[Supplied material]
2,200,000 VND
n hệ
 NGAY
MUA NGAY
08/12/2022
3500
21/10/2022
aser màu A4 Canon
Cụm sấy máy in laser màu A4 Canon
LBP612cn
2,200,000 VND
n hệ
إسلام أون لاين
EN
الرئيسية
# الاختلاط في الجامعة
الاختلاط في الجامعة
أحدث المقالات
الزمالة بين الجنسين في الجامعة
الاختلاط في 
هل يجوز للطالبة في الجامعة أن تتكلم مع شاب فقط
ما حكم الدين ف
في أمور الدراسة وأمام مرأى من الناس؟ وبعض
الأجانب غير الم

[Work item] A word-for-word restatement of the lines running from the one with "Cụm sấy máy in laser màu A4 Canon" to the last line of the records is the whole answer.

[Response]
Cụm sấy máy in laser màu A4 Canon
LBP612cn
2,200,000 VND
n hệ
إسلام أون لاين
EN
الرئيسية
# الاختلاط في الجامعة
الاختلاط في الجامعة
أحدث المقالات
الزمالة بين الجنسين في الجامعة
الاختلاط في 
هل يجوز للطالبة في الجامعة أن تتكلم مع شاب فقط
ما حكم الدين ف
في أمور الدراسة وأمام مرأى من الناس؟ وبعض
الأجانب غير الم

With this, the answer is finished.